Guam Liberation: The Fena Cave massacre recalled
The Fena Memorial Service was held at the Old Agat Cemetery Thursday. Attendees ranged from local survivors and their families, to military officials, and the Japanese Consulate of Guam.
Governor Eddie Baza Calvo and 1st Lady Christine Calvo pay respects at Fena Cave massacre site. (Photos: Office of the Governor)
The Fena Caves Massacre occurred on July 23, 1944, shortly after American troops invaded the island on July 21, when Japanese soldiers killed more than thirty young men and women from Agat and Sumay with grenades and bayonets in the caves near Fena Lake, raping many of the women before killing them. In some accounts, it is reported that sixty-six others barely survived the massacre.
The massacre at Fena was one of several such atrocities that took place in the final days of the Japanese occupation of Guam during World War II. The Japanese forces became increasingly pressured by the American air attacks on the island, and by a dwindling food supply, and as the American forces landed on Guam, the Chamorros were rounded up and forced into long marches, mostly to the Manenggon concentration camp in Yona.
Young men and women rounded up
In the case of the southern villages of Agat and Sumay, a group of about fifty young women and about the same number of young men were selected to serve as a basic work force and stay behind in the Fena area. Japanese soldiers were sent out to each family, ordering them to go to an area known as Manenggon, which is in the interior of the island where a concentration camp was set up, and ordering the sons and daughters to stay behind as part of the work force. Parents who refused to send a son or daughter were threatened with beheading.
Told it was a celebration
The young men and women in the work force were to assist the Japanese soldiers in various tasks, including clearing jungle paths for the movement of heavy war vehicles, the construction of temporary wooden bridges over rivers and streams, and cooking and furnishing other needs for the enemy soldiers.
Later in July, as the American bombings became more intense, Japanese officials began to order dozens of Agat and Sumay residents into caves located in Fena area in the village of Sumay. Most of the men and women were between the ages of sixteen and nineteen. Many of the men were given whiskey and Japanese sake (a liquor distilled from rice) to drink and were told it was a celebration for all their hard work. Many of the men got drunk, and they celebrated by eating rice and salmon with their alcohol.

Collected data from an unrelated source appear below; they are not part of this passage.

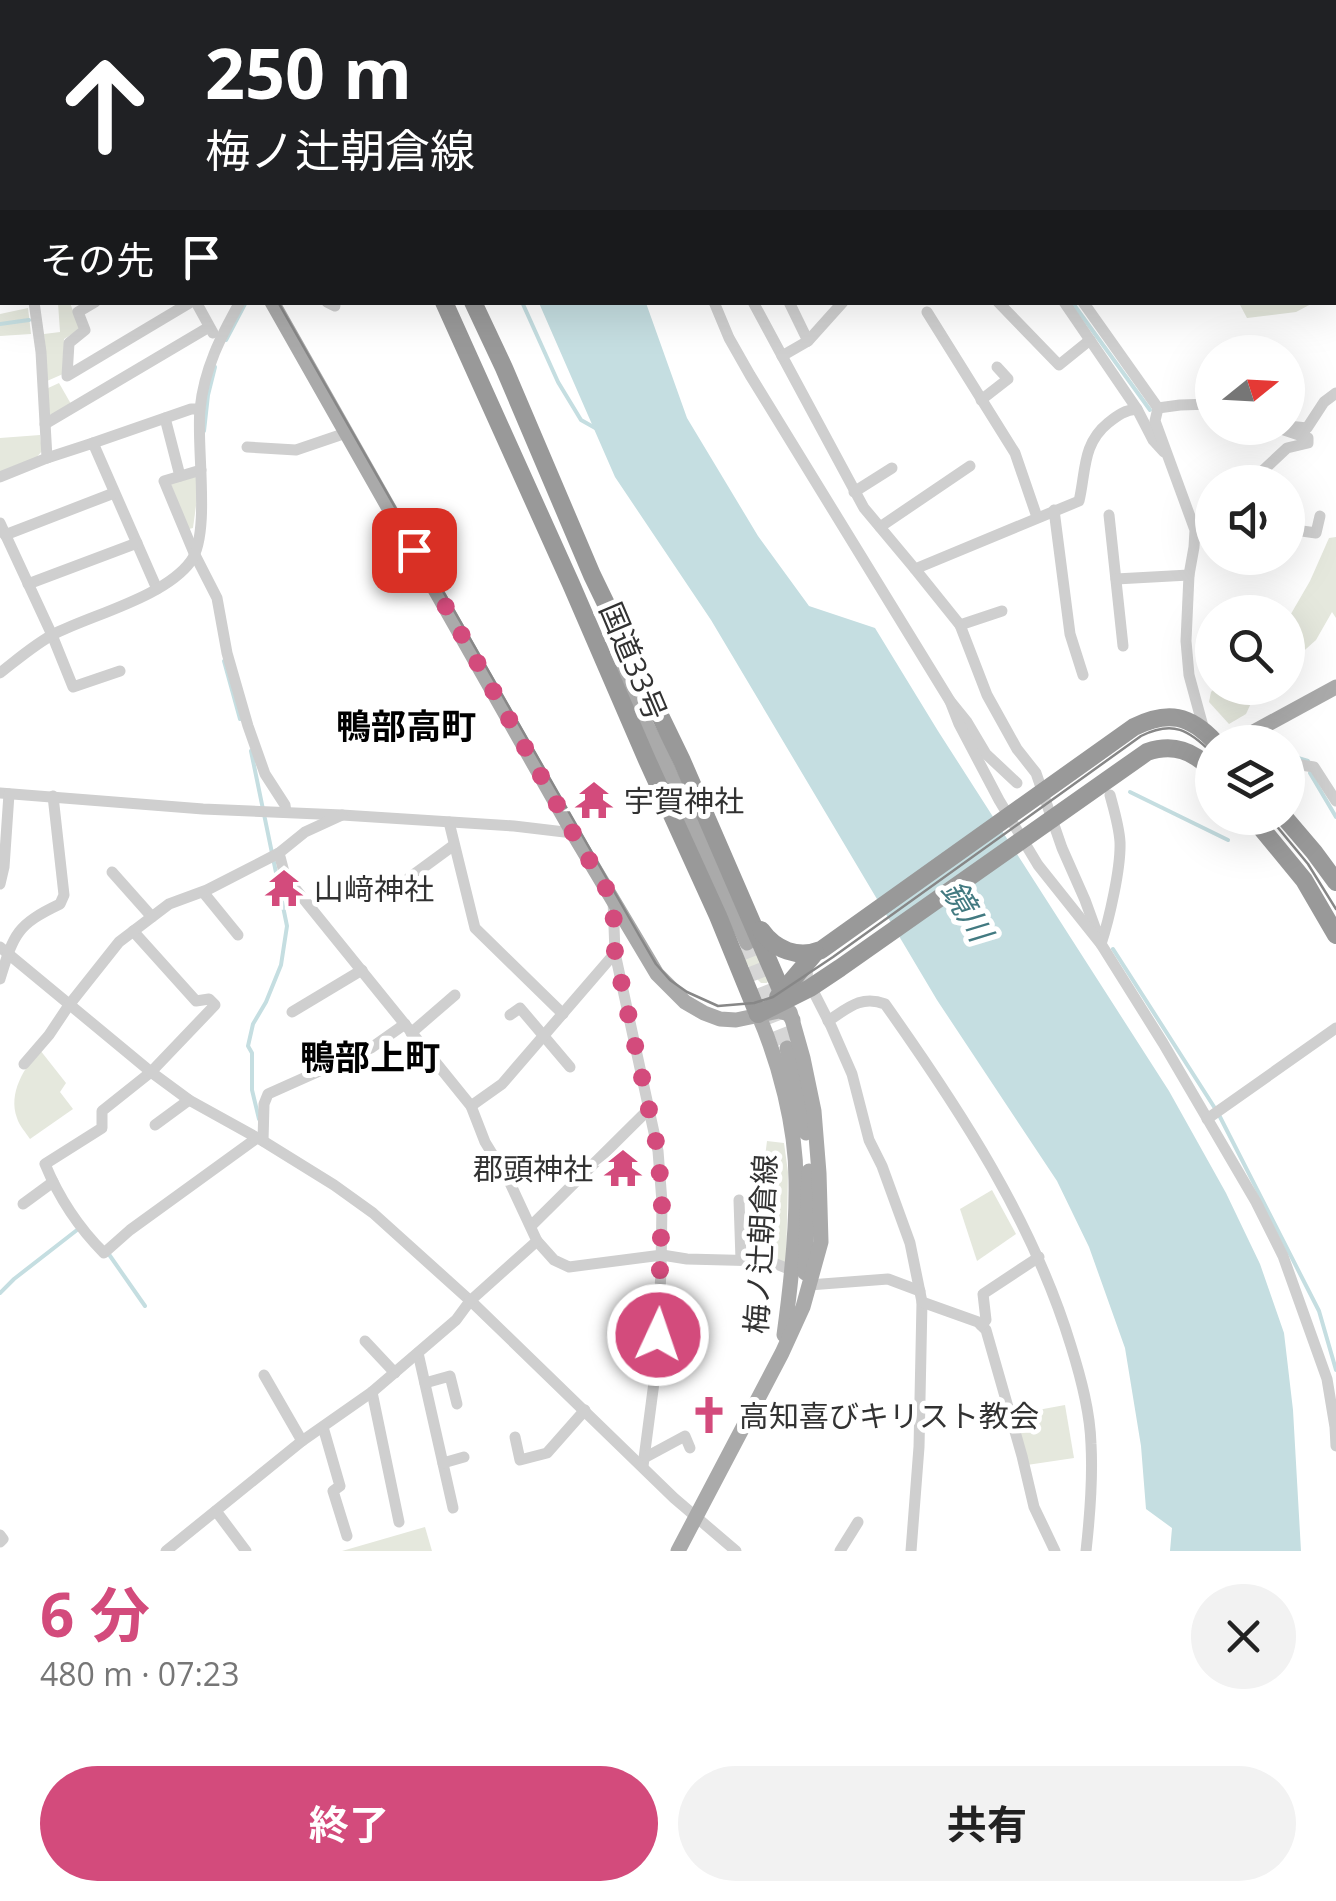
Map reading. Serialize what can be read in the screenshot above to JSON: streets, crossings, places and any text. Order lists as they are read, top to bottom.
{
  "streets": {
    "highway": ["国道33号"],
    "main road": ["梅ノ辻朝倉線"]
  },
  "crossings": [
    ["国道33号", "梅ノ辻朝倉線"]
  ],
  "districts": ["鴨部高町", "鴨部上町"],
  "water": ["鏡川"],
  "places": {
    "temple": ["宇賀神社", "山﨑神社", "郡頭神社"],
    "church": ["高知喜びキリスト教会"]
  },
  "north": "right",
  "page": {
    "turn": ["250 m", "梅ノ辻朝倉線"],
    "then": "その先",
    "heading": ["6 分", "480 m · 07:23"],
    "buttons": ["終了", "共有"]
  }
}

But then, suddenly, the Japanese soldiers used machine guns and grenades on the Chamorros in the caves, and then went in to bayonet those who were still alive. Many of the Chamorros survived, after being buried under dead bodies and pretending to be dead. A number were wounded by bullets and bayonets and couldn’t move. A few were able to go deeper into the caves and hide or escape.
Women repeatedly raped
The timeline of events at Fena are not clear, as it is pieced together from numerous survivor recollections, but during this time further atrocities were done to many of the young women. One group of about dozen women were ordered alone into a cave, and were then repeatedly raped by Japanese soldiers. When it was over, a few escaped. Others waited in the cave until morning, and some of them ended up being beheaded by the Japanese.
On another night, the Japanese taicho (commander) of the Fena area, an officer named Takebana, ordered seven girls sent into a cave. They were hungry after several days without food. Takebana and his soldiers arrived with food and sake, and the girls ate and drank. Takebana then told the women they were to give themselves freely to the soldiers, or face death. Throughout the night, the women were raped by soldiers. Nearby, in another cave eighteen other women suffered the same atrocities.
The next morning, some of the girls escaped into the jungle as the U.S. Marines approached the area and killed some of the Japanese guards. Some of the girls fell victim to Japanese grenades.
In 1998, some members of the Guam Legislature, along with members of the Agat-Santa Rita communities, began holding an annual memorial service for the victims and survivors of the Fena Caves Massacre. Santa Rita was a village established after the war, and many of the displaced residents of Sumay and their descendants live there, in an area close to Fena.
During the memorials a number of survivors have recounted their personal recollections of the tragedy, and a mass service and candlelight prayer are also held. In most years, the memorial service has been held at various sites in Agat and Santa Rita, as the Fena Caves are located in what is now U.S. Naval Magazine, a munitions supply area that is off limits to local residents.